Karin Peinsipp wohnt in Leibnitz und ist eine fantastische Geschichten-Autorin. In “Die Hexe im Wohnhaus” überlegt sie, wie das Zusammenleben einfacher werden könnte – mit ganz ungewöhnlichen Maßnahmen.
Die Hexe im Wohnhaus
Die Hexe der Schubertstraße lebte in einem Wohnhaus gemeinsam mit ihren Mitbewohnern. Sie besaß magische Fähigkeiten, die sie für gute Zwecke einsetzte und ihren Mitmenschen den Tag erleichterte. Sie nützte diese auch, um etwas Freude zu verbreiten.
Auch ihr Bruder lebte bei ihr, der ständig von Bären redete. Er meinte aus Spaß, er wäre gerne für einen Tag ein Bär.
Und so dachte sich die Hexe: “Warum nicht? Dann erfülle ich ihm eben diesen Wunsch!”
Als ihr Bruder am nächsten Morgen aufwachte, hatte er plötzlich ein Fell und große Tatzen. Er stellte fest, er ist tatsächlich ein Bär. Die Betreuer waren verwirrt und etwas ängstlich, denn was machte ein Bär mitten im Wohnzimmer?
Dann kam der Hexe eine Idee. Was wäre, wenn das Wohnhaus für einen Tag ein Zoo wäre? Wie würde das Zusammenleben sein? Vielleicht kamen dann selbst all jene gut miteinander aus, die sich nicht so sehr mochten?
Die Hexe glaubte, das Zusammenleben könnte sich für alle für immer verbessern, wenn jeder merkte, dass man trotz Unterschiede an einem Strang ziehen musste, um etwas zu erreichen.

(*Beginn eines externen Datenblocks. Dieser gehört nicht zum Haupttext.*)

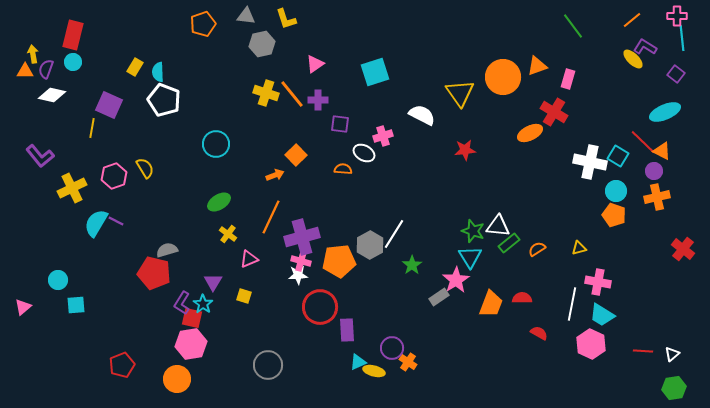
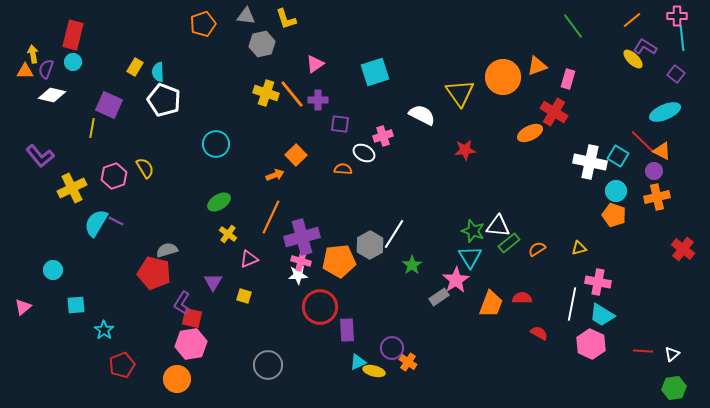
cyan circle at (58, 280): moved 5 px left, 10 px up
cyan star at (203, 304): moved 99 px left, 26 px down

Also hatte dieses Experiment für die Hexe das große Ziel, das Miteinander zu fördern.
Die Hexe holte ihr Zauberbuch und zauberte wild darauf los. Auf einen Schlag verwandelten sich alle im Wohnhaus in ein Tier. Doch nicht nur das! Das gesamte Wohnhaus wurde zu einem Zoo.
Plötzlich war ein Elefant zu sehen, ein Löwe, ein Affe, Schlangen, ein Zebra, ein Pferd und ein Pony irrten überall umher. Auch Fische schwammen im Waschbecken quirlig in alle Richtungen. Alle waren extrem verwirrt, auch die Betreuer wussten nicht, was sie tun sollten.
Doch alle im “Zoo” erkannten nun: Sie mussten zusammenhalten und durften nicht streiten. Denn nur so könnten sie wieder in ihre alte Form zurückkehren und die Betreuer zeigten, wer sie wirklich sind. Sie mussten sich zusammenschließen, um gemeinsam leben zu können.
Einige Zeit später erkannten sie tatsächlich, wie unterschiedlich sie waren und trotzdem gleich. Das gemeinsame Ziel, ihre menschliche Form zurückzubekommen, schweißte zusammen, genau wie sich die Hexe erhoffte.
Als die Hexe erkannte, was hier geschah, und sah, wie schön das doch war, dass alle zusammenhielten, beschloss sie, alle wieder zurück zu verwandeln.
Als alle wieder in ihre alte Form zurückkehrten, war doch alles verändert. Alle lernten etwas für ihr Leben, alle kamen besser miteinander aus und lebten glücklich zusammen, weil sie froh waren, dass die Hexe sie zurückverwandelte und weil sie erkannten, wie wichtig es war, gut miteinander auszukommen und zusammenzuhalten, um gemeinsame Ziele zu erreichen.
Auch die Betrauer freuten sich, dass alle wieder menschlich waren, denn somit brauchten sie keine Ausbildung zum Zoowärter mehr.
Text: Karin Peinsipp
Dieser Text ist als Einreichung zum Literaturpreis Ohrenschmaus entstanden.